Nie zgadzamy się na stawianie niszczarki obok urny!
Podobnie jak inne organizacje podpisane pod apelem Klubu Jagiellońskiego, wzięliśmy w spotkaniu u Prezydenta Andrzeja Dudy. Razem reprezentowała członkini zarządu krajowego, Julia Zimmermann.
W obronie zasady proporcjonalności
Na briefingu przed spotkaniem przypomnieliśmy, co jest nie tak z propozycją leżącą na biurku prezydenta: była przepychana na szybko, w ostatnim możliwym terminie dla zmian w kodeksie wyborczym, bez konsultacji i wbrew protestom społecznym. Już samo to oznacza, że nie mogło powstać dobre prawo.
Ale to, co definiuje te zmiany jako poważne zagrożenie dla polskiej demokracji, to praktyczne zniesienie konstytucyjnej zasady proporcjonalności - efektywny próg wyborczy skoczy po wprowadzeniu tych przepisów do kilkunastu procent.
Ta ordynacja wprowadza duopol. Jarosław Kaczyński ustawia w ten sposób wybory pod siebie -- a przy okazji robi prezent Grzegorzowi Schetynie. Nie ma naszej zgody na wieczne rządy PO-PiS-u -- mówiła Zimmermann.
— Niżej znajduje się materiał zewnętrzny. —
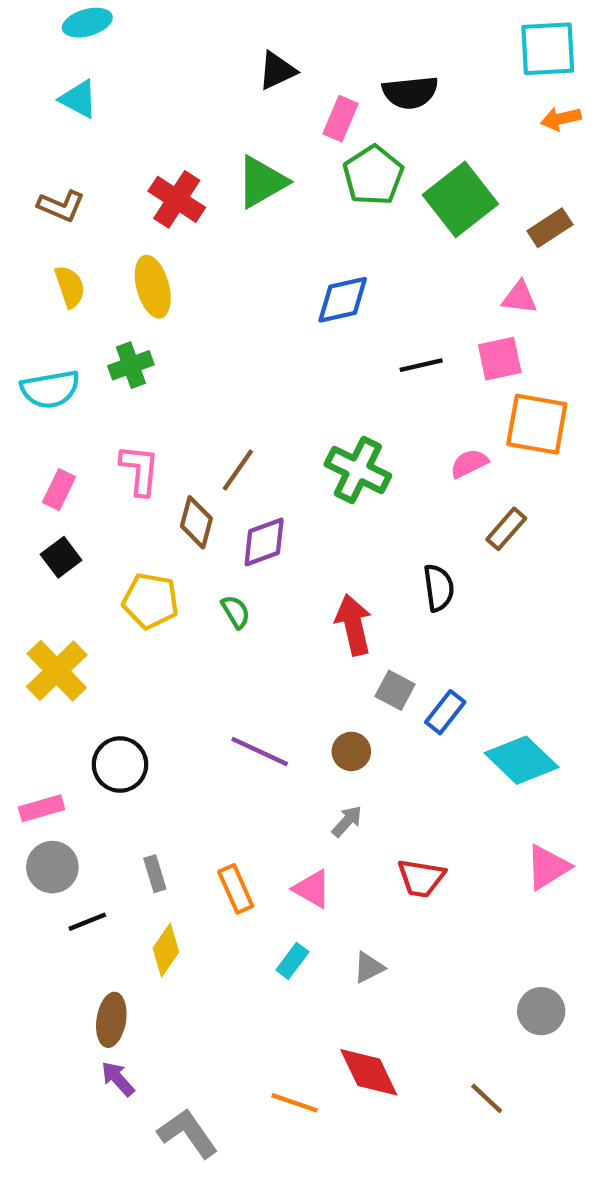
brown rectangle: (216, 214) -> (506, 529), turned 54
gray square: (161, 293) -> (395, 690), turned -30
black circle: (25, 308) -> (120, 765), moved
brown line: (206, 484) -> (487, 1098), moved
Zasada proporcjonalności to brzmi abstrakcyjnie. W praktyce równie dobrze obok urny mogłaby stanąć niszczarka: głosy oddane na PO i PiS trafiałaby do urny, oddane na każde inne ugrupowanie - do niszczarki -- dodał Maciej Konieczny, członek zarządu krajowego Razem.
Jaka ordynacja?
Obecna ordynacja do Parlamentu Europejskiego nie jest zła - jest najbardziej proporcjonalną spośród używanych w Polsce. Każda partia, która przekroczy 5-procentowy próg, otrzymuje mandaty.
Gdybyśmy mieli coś zmieniać, to mamy konkretną propozycję:
- Ordynacja musi pozostać proporcjonalna - nie ma naszej zgody na mielenie głosów obywatelek i obywateli.
- Nie można zmieniać ordynacji z wyborów na wybory - w tej chwili rozmawiać możemy o ordynacji do Parlamentu Europejskiego, która zostanie użyta w 2024 r.
- Jeżeli naprawdę chcemy uprościć głosowanie, to uczyńmy z Polski jeden okręg wyborczy z listami krajowymi. To rozwiązanie stosowane w wyborach do PE w 20 innych państwach Unii Europejskiej, doskonale się sprawdzające.
Czy będzie weto?
Przebieg spotkania wskazuje, że prezydent - podzielający zgłaszane w apelu zastrzeżenia do propozycji PiS-u - zawetuje ją. Obiecał również zawetowanie zmian w ordynacji do Sejmu, jeśli pojawiłaby się propozycja idąca w podobnym kierunku.
Chcemy z naszymi przeciwnikami politycznymi spierać się w ramach demokratycznego, pluralistycznego porządku - podkreśliła na briefingu Zimmermann.